Aim of the exercise: Pull out everything from "And then it" down to "And that's it." in the transcript below, copied word for word.

Document segment:
+ + + + + + +

Don't use your spud call sign.
Just play an old army so-and-so.
That's it.
Got it, sir.
Great.
And know that you're on your own over there.
No one can come to get you if you get in trouble.
Understood, sir.
So long as my observer is fine with that, we're good to go.
We took off right after sunset the next night.
Pretty wild, that French leave thing.
You had to feel like a badass coming up on the radio, taking French leave.
I was excited about that whole thing.
And then it was just kind of weird to go out.
there and then actually do that.
I'm with the air traffic controller, who we work with air traffic controllers all over
the place.
And then I say, this is Army so-and-so going on French leave.
He just says, Roger.
And that's it.
And I'm off doing all this strange exotic stuff crossing the border into Cambodia.
Had you ever heard some weird pro word like that?
Never.
I had no idea.
And I questioned.
I might have mentioned that in the book.

+ + + + + + +

Supplied information:
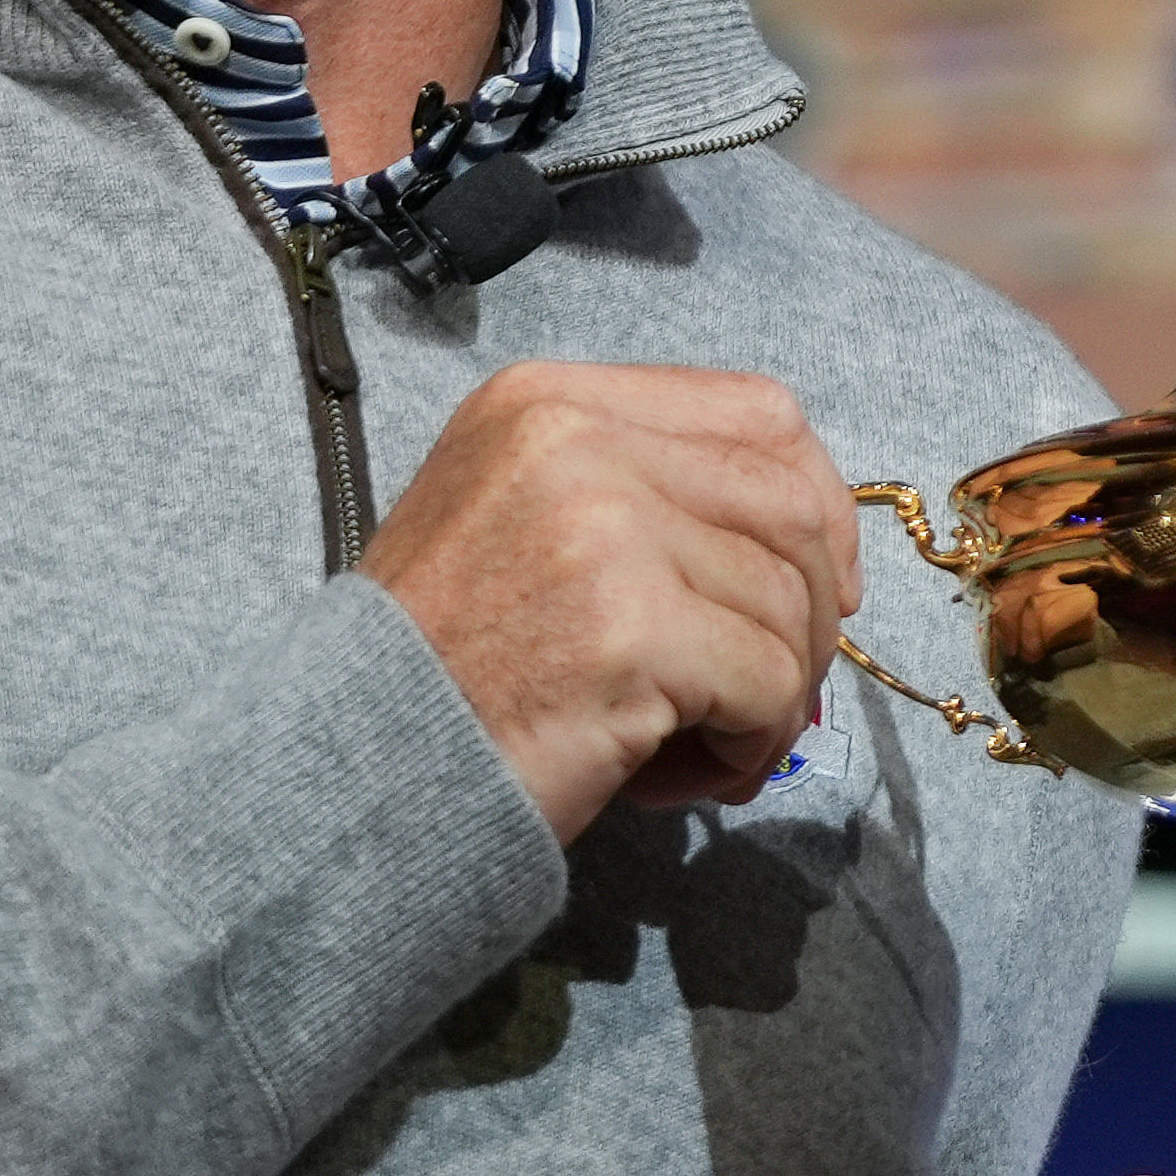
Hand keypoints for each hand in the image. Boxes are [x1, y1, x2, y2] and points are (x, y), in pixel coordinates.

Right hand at [363, 362, 861, 833]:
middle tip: (772, 691)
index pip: (757, 411)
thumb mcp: (520, 519)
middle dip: (810, 612)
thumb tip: (808, 532)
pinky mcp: (630, 629)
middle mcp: (576, 442)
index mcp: (549, 402)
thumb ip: (640, 491)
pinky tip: (694, 774)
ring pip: (788, 603)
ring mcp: (602, 529)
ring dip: (777, 694)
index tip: (820, 580)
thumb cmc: (447, 664)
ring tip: (708, 747)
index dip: (816, 499)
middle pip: (789, 504)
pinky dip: (756, 742)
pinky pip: (769, 682)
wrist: (355, 764)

+ + + + + + +

Solved problem:
And then it was just kind of weird to go out.
there and then actually do that.
I'm with the air traffic controller, who we work with air traffic controllers all over
the place.
And then I say, this is Army so-and-so going on French leave.
He just says, Roger.
And that's it.